*** DATASET SECTION ***
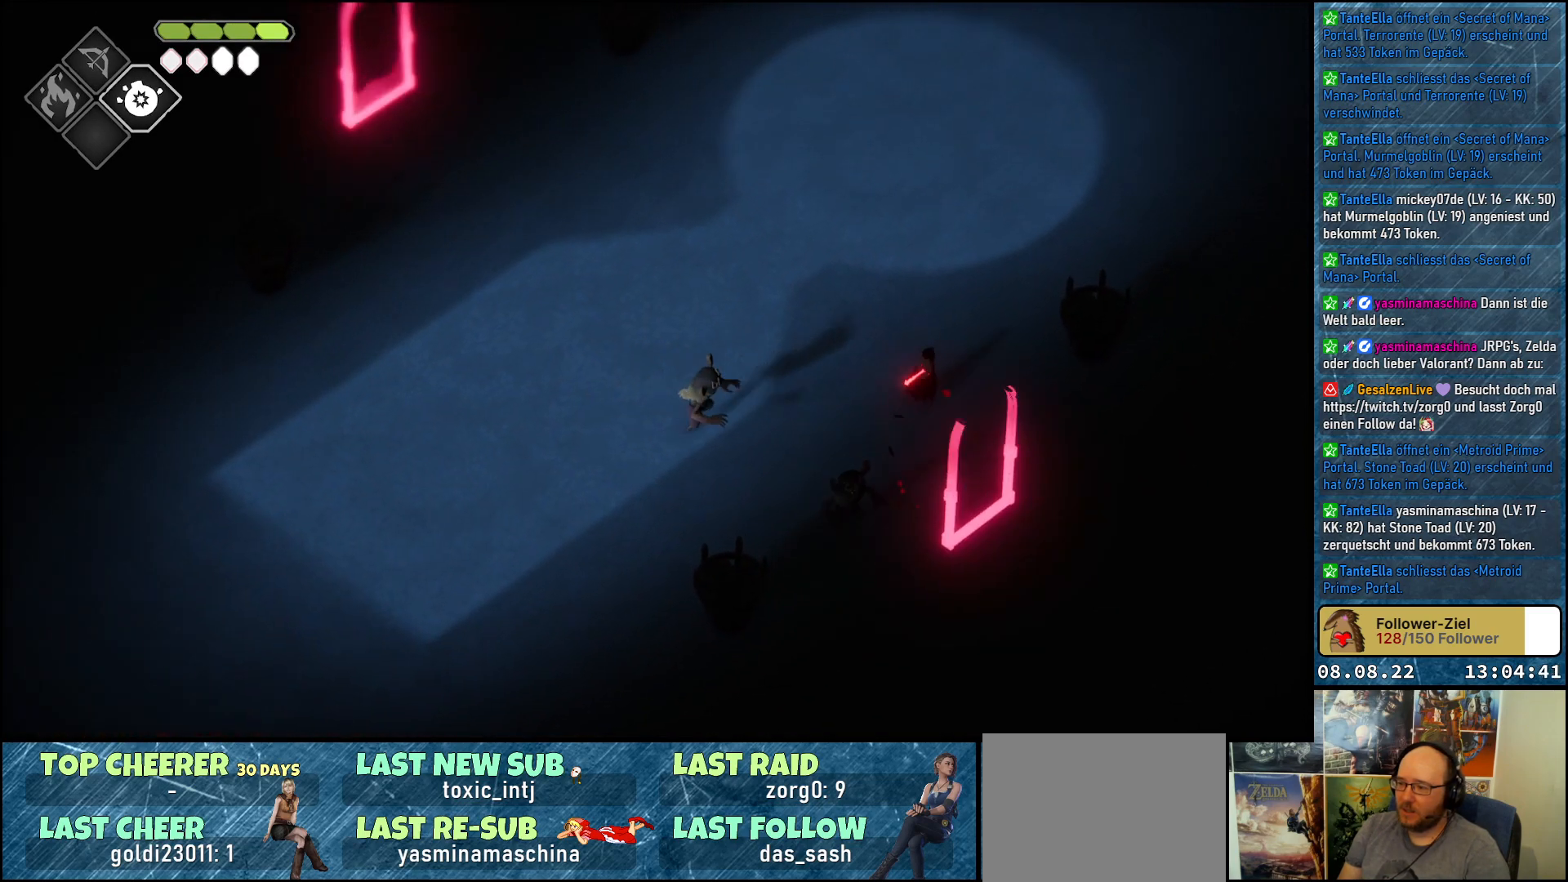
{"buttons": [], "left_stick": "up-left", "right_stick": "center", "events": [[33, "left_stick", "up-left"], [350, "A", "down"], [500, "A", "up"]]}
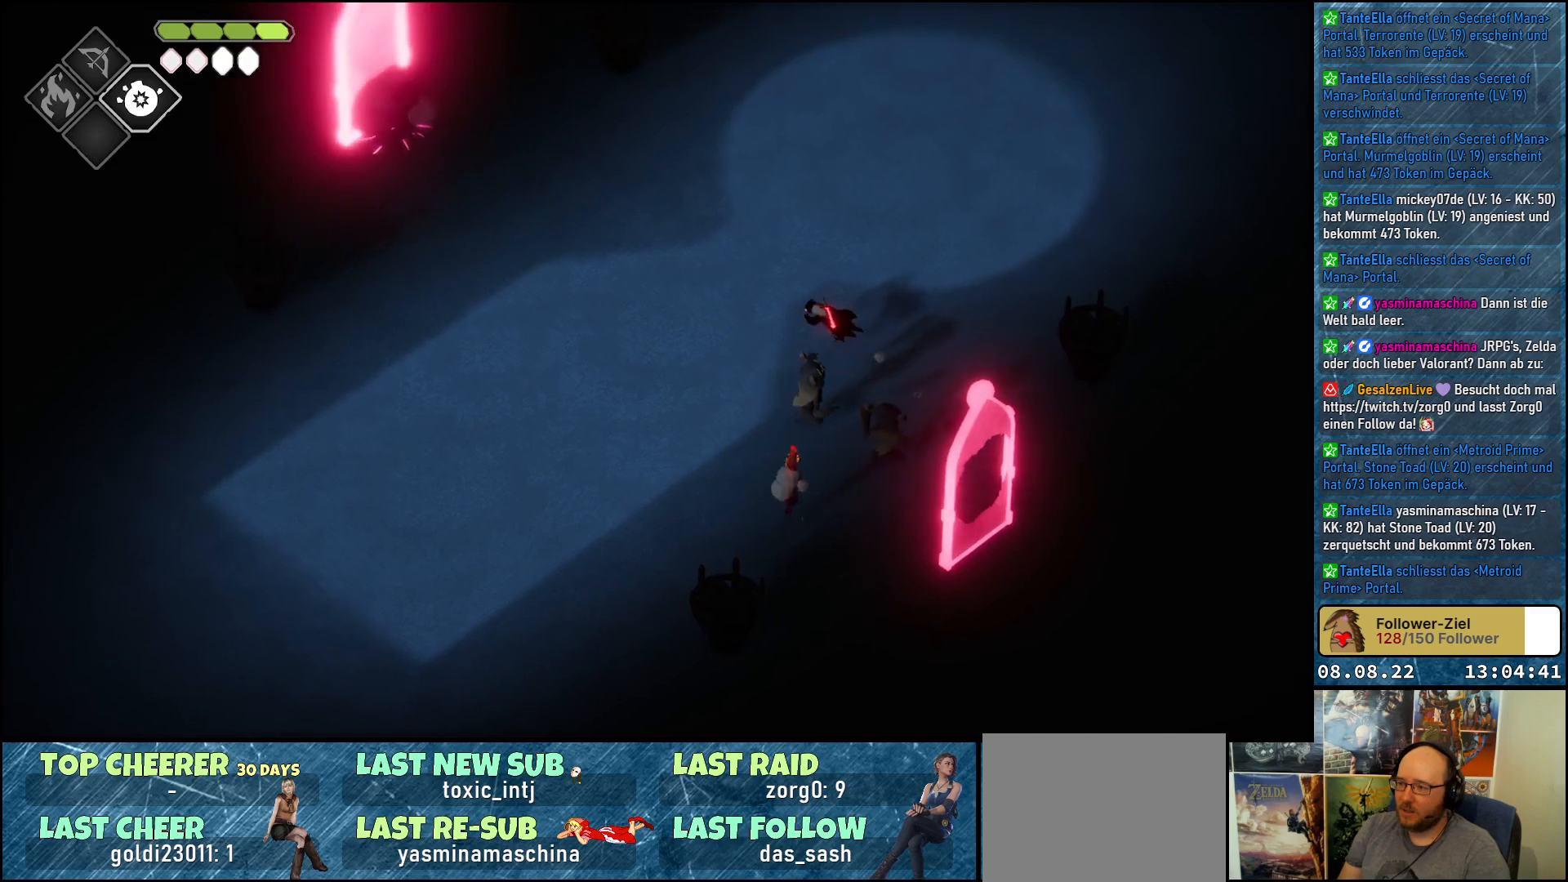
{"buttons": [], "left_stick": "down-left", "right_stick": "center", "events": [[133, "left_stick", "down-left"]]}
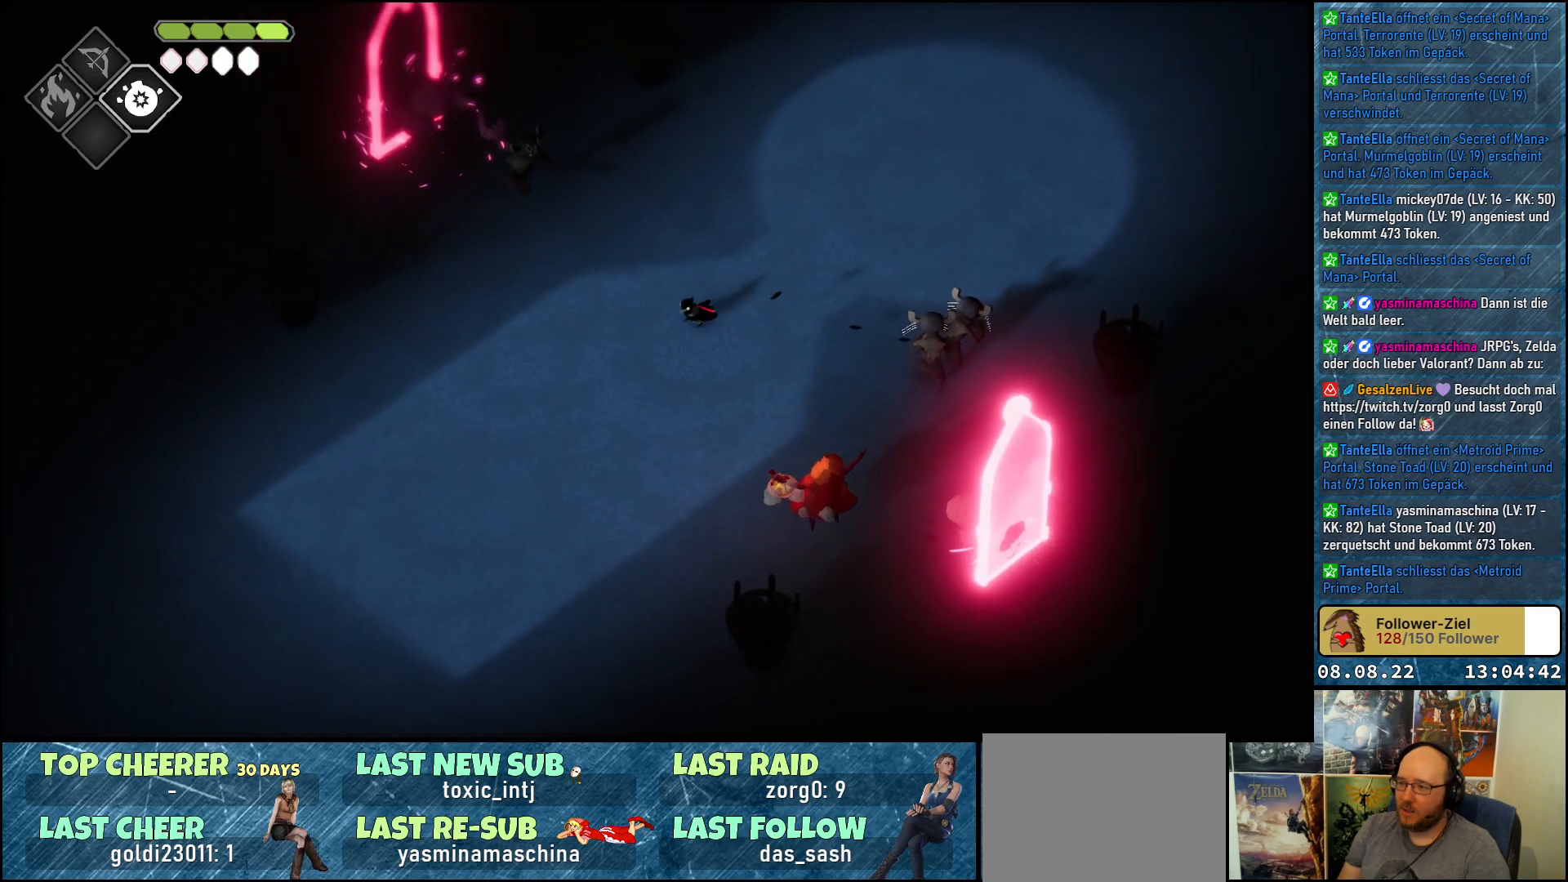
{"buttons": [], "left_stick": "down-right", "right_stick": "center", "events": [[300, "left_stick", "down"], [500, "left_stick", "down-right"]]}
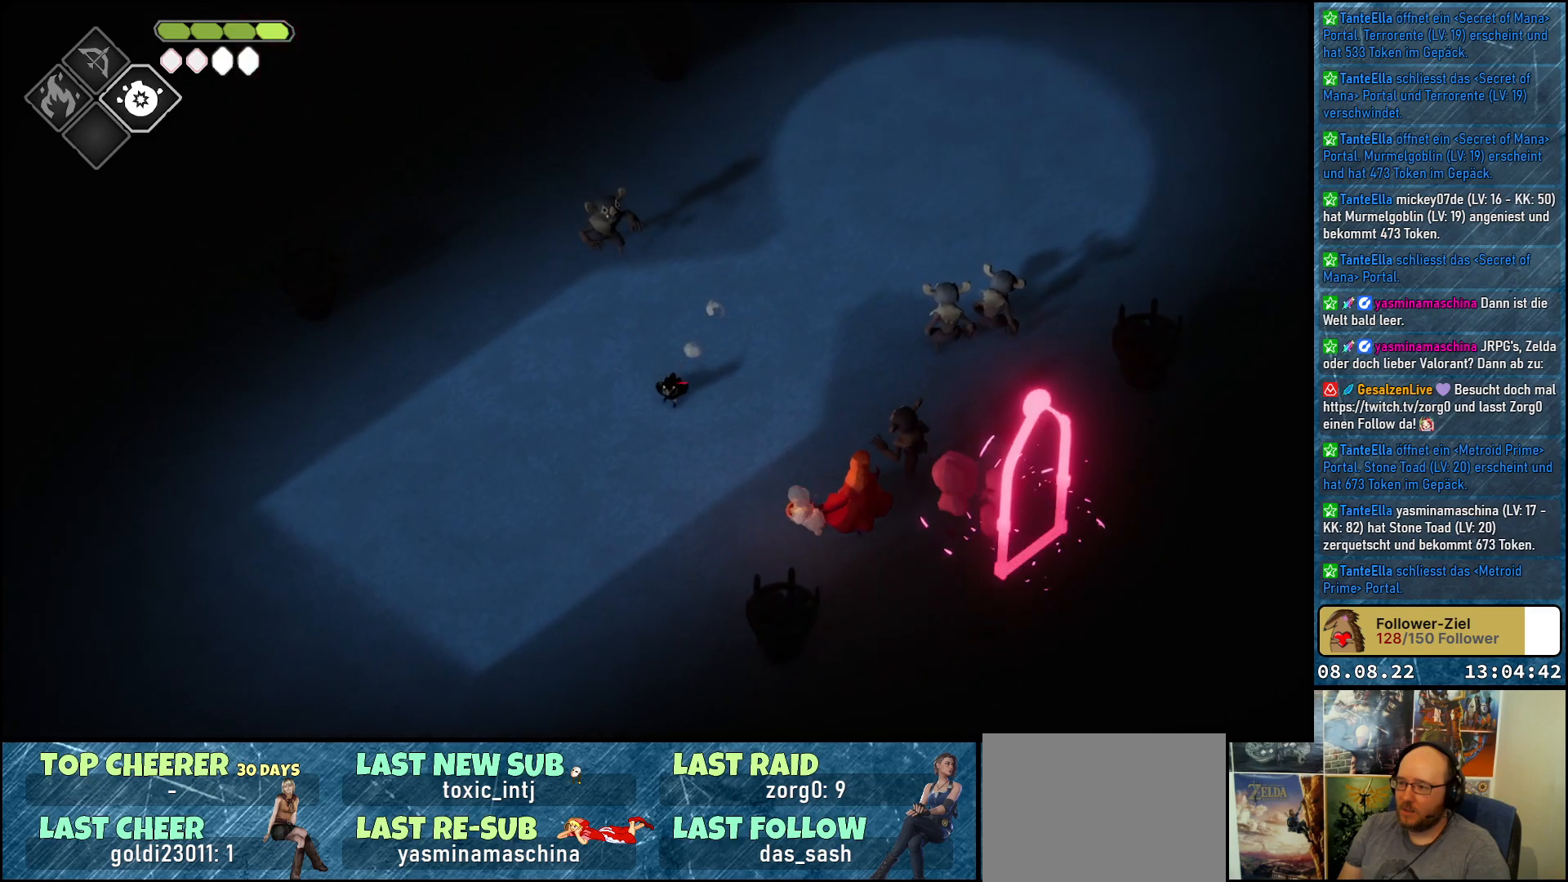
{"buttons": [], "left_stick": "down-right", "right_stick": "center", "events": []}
***
* **ACTIVITY**: Leave the pictures out and print the whole listing precisely.

* **SOLUTION TO THE EXERCISE**:
{"buttons": [], "left_stick": "up-left", "right_stick": "center", "events": [[33, "left_stick", "up-left"], [350, "A", "down"], [500, "A", "up"]]}
{"buttons": [], "left_stick": "down-left", "right_stick": "center", "events": [[133, "left_stick", "down-left"]]}
{"buttons": [], "left_stick": "down-right", "right_stick": "center", "events": [[300, "left_stick", "down"], [500, "left_stick", "down-right"]]}
{"buttons": [], "left_stick": "down-right", "right_stick": "center", "events": []}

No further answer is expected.